Eternity is like the center of a wheel and time like the rim, which is where cycles come into play. The reason the boy threw down his table and became despaired for the fourth time is on the calendar: during this time, he had been studying the sacred science of cycles, and, through some unknown numerological calculation, had concluded that the Gorogoa would show Itself again on that day at that spot. When it didn't come to pass, he felt that all his ritual observance of cycles was in vain. The blue fruit which was then "virtualized" in his soul pertained to the way the eternal Gorogoa creates and sustains time, but is not Itself bound by it. The various pilgrimages the boy accomplished were essentially exoteric, and since the matrix they were a part of was gone, they were dead; they were useless to him on their own, but the Gorogoa made it so that they served as an "highlighter" for the fourth obstacle in his soul to be actualized, then overcome.
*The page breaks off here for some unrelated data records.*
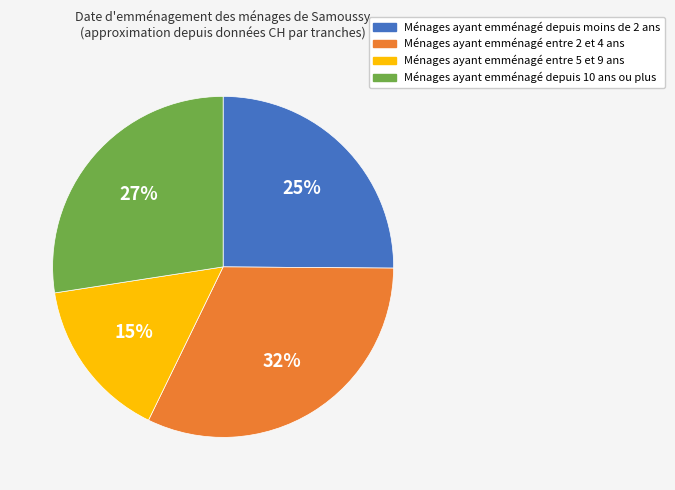

Count the number of slices in the pie.

4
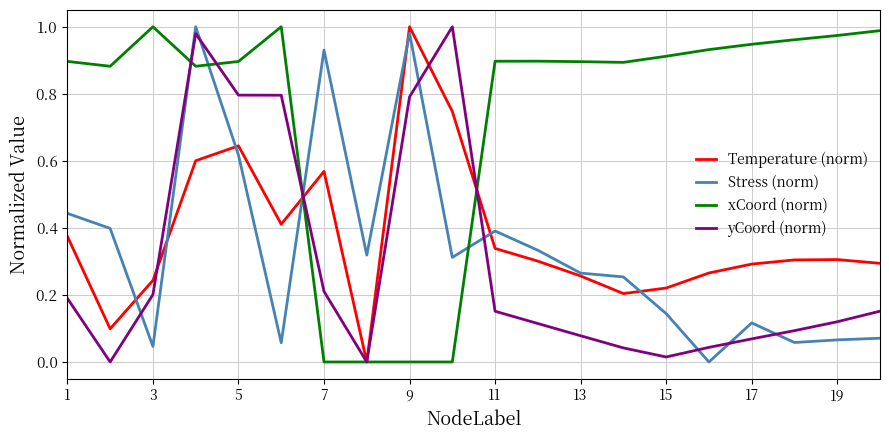

Which series has the largest total across all categories?

xCoord (norm)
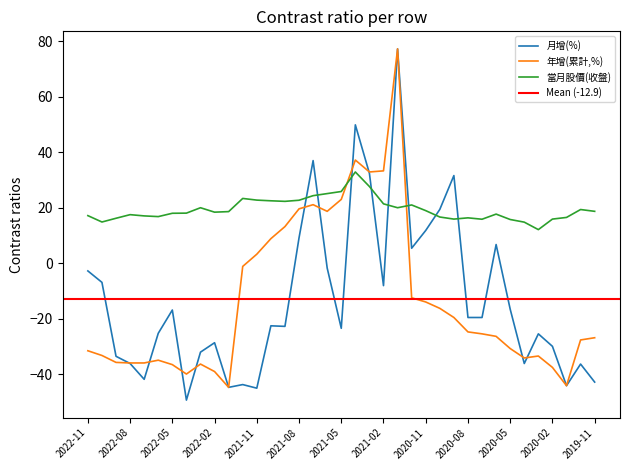

Which series changed the most between 2021-06 and 2020-05?

年增(累計,%)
A side note about Hinduism. You said that it was a pantheistic religion. Now, pantheism as a word has several degrees of meaning, which may be impossible to synthesize, a problem which comes up often with modern concepts. The most widely influent conception of Pantheism is that of Spinoza. It means that Nature as a whole, the totality of space and time, Existence, the relative, etc. is God. God is the One that is justified by nothing, not even Itself, yet remains, beyond all determinations. Pantheism is to attribute this supreme transcendence to the whole of the relative, thus cutting conceptual access to anything actually worthy of such "attributes", and condemning all further thought to meaninglessness. In that sense, Hinduism is certainly not pantheistic. It considers God as the impersonal supreme reality without excluding secondary explicit personal manifestations of Him (avatars), and Nature as the "part" of Him as he manifests Himself implicitly. Nature, while containing all manifestations, is infinitesimal compared to Him as a Whole, and to be sure, words like time, space and existence are all unfit to describe this Whole.
That's it! To anyone, feel free to ask for clarification, I'll answer to the best of my ability, if possible.